WORK ORDER 1: List every job title that appears in the work history.
WORK ORDER 2: Summarize the work history in two sentences.
WORK ORDER 3: Reproduce the part of the work history that opens with the words containing "Defined Global Data" and closes with "from actual code.", switching "Kubernetes" to "OpenShift".

SOURCE EXTRACT:
##########
Confidential, New York

Big Data & Cloud Architect

Responsibilities:

Consultant working on Confidential clients like NovoNordisk creating a AWS based cloud data lakes.
Designed the NovoNordisk data architecture with AWS EMR, Redshift Specturm, Athena, Glue, Data Catalogs, Kinesis streams, Informatica, Lambda functions, Cloudwatch etc
Created EMR Clusters with Autoscaling with Core and Task nodes and Ranger integration
Created and performance tuned Redshift clusters with encryption, Redshift spectrum based S3 data queries
Created AWS Lambda function which loads data from s3 into Redshift with batch mode with SNS and DynamoDB integration

Confidential, Bay Area, New York

Co Founder

Responsibilities:

Confidential, New York

Big Data & Analytics Architect

Responsibilities:

Defined Global Data Architecture using MS Azure HDInsight, SQL DW, Azure Blobs, AzureSQL, DocumentDB, HBase, Neo4J, Spark, Kafka, Polybase, IBM DataStage / BigIntegrate, Infosphere IGC
Designed Analytics and Model management Archite cture for Python, Scala, R, Java based models, Zementis ADAPA / PMML based model deployment, Microsoft RevoR, AzureML, PowerBI
Defined model runtime and management, using Docker containers, Kubernetes, REST APIs
Designed data / ETL pipelines using Azure Data Factory, IBM DataStage / Infosphere, Azure Copy, Polybase, Multi region data replication

Confidential, New York, Pittsburgh

Big Data Architect

Responsibilities:

Defined ETL strategy using Informatica Big Data Edition’s Blaze component that can work in Hive / Map Reduce / Spark / Native mode which abstracts away mappings from actual code.
##########
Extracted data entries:
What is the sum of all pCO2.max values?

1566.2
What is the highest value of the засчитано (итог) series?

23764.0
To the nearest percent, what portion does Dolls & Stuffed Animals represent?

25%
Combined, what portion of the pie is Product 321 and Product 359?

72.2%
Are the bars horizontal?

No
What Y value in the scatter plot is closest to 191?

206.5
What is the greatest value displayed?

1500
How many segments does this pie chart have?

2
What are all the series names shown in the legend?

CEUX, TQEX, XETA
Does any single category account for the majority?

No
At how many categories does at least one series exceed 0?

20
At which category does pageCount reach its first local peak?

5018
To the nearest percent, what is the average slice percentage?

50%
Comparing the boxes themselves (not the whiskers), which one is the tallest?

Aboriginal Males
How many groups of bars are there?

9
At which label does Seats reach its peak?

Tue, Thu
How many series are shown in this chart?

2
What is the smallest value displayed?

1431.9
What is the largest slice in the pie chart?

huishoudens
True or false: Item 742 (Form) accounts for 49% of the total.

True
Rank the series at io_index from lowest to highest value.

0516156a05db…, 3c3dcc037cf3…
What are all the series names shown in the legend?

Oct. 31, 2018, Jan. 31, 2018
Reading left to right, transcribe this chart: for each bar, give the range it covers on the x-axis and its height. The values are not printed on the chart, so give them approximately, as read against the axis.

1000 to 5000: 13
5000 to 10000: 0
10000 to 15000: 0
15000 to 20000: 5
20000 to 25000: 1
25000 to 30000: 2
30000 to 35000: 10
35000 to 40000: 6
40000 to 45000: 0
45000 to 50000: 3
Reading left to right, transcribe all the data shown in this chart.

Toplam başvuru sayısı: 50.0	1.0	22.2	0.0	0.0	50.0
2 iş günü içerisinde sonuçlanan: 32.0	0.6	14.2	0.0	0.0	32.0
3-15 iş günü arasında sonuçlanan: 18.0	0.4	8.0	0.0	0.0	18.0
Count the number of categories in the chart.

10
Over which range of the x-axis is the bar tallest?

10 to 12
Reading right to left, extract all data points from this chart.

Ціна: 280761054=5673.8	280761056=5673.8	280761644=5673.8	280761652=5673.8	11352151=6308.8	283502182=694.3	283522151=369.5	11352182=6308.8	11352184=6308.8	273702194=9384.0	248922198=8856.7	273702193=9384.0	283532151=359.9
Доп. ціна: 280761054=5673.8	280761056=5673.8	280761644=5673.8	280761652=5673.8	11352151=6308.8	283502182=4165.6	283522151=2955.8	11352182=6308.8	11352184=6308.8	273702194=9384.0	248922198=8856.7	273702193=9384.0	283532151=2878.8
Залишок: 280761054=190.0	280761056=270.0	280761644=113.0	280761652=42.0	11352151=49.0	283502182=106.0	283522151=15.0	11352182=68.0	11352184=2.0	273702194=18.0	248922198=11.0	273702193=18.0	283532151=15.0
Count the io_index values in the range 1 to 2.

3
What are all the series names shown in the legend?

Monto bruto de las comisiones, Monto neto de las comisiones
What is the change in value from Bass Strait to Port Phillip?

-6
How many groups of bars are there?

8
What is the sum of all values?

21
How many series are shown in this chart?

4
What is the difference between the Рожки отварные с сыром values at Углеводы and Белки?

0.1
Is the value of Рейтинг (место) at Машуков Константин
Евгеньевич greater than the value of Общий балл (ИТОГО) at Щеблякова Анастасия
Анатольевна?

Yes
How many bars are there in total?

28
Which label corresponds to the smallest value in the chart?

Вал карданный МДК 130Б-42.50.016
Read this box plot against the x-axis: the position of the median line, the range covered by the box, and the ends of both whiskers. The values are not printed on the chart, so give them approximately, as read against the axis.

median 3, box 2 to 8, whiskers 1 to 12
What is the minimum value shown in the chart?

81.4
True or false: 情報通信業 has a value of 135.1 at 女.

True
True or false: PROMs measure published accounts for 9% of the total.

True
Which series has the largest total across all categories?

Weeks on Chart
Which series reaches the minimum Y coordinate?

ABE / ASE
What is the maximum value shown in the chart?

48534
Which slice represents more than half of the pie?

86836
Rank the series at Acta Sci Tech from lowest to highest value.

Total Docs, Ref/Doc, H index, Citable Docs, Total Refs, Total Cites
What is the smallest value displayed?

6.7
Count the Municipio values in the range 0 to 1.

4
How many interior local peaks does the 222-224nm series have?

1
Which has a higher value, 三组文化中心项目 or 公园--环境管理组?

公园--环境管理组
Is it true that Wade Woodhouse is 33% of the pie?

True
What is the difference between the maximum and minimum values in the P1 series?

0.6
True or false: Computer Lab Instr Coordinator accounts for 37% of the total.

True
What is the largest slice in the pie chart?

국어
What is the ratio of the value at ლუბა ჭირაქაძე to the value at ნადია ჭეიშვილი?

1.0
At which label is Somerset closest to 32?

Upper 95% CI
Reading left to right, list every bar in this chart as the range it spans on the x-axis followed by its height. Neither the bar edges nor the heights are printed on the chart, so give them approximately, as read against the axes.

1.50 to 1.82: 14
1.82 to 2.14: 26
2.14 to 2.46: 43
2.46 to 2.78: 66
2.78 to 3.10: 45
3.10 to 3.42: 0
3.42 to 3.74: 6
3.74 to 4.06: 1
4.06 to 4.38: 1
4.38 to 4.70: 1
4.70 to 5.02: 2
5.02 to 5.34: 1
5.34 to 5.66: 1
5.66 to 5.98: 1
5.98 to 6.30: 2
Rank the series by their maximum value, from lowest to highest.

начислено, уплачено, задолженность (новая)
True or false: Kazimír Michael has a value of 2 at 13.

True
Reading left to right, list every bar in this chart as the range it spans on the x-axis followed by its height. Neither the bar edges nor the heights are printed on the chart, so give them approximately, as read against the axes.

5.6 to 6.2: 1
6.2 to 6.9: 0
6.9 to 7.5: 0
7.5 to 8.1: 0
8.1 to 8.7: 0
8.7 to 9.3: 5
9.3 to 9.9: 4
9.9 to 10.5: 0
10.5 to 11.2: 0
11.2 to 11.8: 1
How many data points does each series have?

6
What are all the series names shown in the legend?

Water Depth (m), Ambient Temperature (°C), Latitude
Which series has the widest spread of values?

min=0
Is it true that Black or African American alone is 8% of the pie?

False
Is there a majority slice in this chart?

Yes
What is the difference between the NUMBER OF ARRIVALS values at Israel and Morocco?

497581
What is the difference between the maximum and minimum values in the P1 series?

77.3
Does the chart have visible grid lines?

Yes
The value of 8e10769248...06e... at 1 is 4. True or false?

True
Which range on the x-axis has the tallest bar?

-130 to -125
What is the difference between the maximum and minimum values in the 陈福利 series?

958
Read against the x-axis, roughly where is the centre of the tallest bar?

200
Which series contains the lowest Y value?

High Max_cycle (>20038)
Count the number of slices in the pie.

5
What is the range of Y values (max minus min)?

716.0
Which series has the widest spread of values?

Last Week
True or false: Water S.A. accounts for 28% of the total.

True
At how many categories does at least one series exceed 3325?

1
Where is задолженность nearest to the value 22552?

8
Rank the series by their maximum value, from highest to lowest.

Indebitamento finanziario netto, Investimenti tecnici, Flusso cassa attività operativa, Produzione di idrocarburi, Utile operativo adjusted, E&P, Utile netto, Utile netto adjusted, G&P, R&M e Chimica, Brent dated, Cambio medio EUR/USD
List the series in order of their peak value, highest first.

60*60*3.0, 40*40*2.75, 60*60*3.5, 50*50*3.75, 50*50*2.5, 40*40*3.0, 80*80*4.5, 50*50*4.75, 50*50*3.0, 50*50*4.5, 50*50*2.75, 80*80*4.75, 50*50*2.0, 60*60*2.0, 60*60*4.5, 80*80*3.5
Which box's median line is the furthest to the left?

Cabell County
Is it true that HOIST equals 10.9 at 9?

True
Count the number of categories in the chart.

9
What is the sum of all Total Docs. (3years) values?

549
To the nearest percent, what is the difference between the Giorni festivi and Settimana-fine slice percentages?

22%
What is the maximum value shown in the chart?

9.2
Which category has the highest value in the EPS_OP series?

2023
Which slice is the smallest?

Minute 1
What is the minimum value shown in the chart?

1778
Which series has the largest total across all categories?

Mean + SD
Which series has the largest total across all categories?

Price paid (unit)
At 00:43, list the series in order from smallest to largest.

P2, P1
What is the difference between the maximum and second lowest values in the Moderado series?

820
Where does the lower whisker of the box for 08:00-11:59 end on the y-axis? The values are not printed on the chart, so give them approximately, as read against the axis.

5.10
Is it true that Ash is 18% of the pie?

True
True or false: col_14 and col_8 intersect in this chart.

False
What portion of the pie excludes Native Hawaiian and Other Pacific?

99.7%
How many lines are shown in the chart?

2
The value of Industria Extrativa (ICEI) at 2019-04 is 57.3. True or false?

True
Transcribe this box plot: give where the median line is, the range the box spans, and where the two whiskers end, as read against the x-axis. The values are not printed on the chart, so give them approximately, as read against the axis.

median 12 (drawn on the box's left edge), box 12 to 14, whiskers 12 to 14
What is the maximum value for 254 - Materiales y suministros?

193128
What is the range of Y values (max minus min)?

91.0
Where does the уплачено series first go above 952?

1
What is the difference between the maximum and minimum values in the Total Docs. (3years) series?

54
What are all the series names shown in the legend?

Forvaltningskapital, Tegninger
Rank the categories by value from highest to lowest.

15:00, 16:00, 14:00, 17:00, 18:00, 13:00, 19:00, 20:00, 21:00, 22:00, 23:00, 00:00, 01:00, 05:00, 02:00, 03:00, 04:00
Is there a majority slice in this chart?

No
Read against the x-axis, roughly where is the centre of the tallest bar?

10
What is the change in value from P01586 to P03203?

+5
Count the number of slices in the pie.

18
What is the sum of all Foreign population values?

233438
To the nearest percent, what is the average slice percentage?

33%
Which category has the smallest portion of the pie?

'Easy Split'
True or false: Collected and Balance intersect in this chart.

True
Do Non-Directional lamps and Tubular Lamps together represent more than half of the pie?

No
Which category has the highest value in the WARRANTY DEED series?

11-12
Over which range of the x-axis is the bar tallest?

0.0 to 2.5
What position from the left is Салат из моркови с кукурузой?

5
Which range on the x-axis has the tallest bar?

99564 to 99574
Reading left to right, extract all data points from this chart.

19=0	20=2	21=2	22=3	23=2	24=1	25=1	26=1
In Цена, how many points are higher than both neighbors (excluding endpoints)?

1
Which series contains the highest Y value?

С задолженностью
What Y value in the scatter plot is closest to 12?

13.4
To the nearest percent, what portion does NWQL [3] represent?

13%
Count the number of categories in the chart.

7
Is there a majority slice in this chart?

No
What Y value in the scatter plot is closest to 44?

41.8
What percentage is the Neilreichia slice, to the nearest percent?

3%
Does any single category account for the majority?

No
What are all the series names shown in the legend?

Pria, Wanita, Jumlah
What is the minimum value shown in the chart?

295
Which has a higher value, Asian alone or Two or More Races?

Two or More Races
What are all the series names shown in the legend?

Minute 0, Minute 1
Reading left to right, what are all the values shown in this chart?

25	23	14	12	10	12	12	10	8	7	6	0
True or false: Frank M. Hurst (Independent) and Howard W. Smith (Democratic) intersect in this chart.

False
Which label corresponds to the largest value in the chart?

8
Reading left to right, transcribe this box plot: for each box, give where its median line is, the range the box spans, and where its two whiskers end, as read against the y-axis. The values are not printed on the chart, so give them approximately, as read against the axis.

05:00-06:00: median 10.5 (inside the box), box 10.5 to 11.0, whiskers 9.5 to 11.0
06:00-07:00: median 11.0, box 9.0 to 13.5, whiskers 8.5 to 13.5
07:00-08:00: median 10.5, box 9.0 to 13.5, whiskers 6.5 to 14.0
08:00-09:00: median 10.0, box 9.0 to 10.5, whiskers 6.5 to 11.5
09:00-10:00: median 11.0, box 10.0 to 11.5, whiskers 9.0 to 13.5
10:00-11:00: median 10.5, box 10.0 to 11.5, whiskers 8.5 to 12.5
##########
EXPECTED OUTPUT 1:
Big Data & Cloud Architect
Co Founder
Big Data & Analytics Architect
Big Data Architect

EXPECTED OUTPUT 2: The work history lists four roles at confidential employers in New York and other locations: Big Data & Cloud Architect, Co Founder, Big Data & Analytics Architect, and Big Data Architect. The duties include creating AWS-based cloud data lakes for clients like NovoNordisk, defining a global data architecture on MS Azure, and defining an ETL strategy with Informatica Big Data Edition's Blaze component.

EXPECTED OUTPUT 3:
Defined Global Data Architecture using MS Azure HDInsight, SQL DW, Azure Blobs, AzureSQL, DocumentDB, HBase, Neo4J, Spark, Kafka, Polybase, IBM DataStage / BigIntegrate, Infosphere IGC
Designed Analytics and Model management Archite cture for Python, Scala, R, Java based models, Zementis ADAPA / PMML based model deployment, Microsoft RevoR, AzureML, PowerBI
Defined model runtime and management, using Docker containers, OpenShift, REST APIs
Designed data / ETL pipelines using Azure Data Factory, IBM DataStage / Infosphere, Azure Copy, Polybase, Multi region data replication

Confidential, New York, Pittsburgh

Big Data Architect

Responsibilities:

Defined ETL strategy using Informatica Big Data Edition’s Blaze component that can work in Hive / Map Reduce / Spark / Native mode which abstracts away mappings from actual code.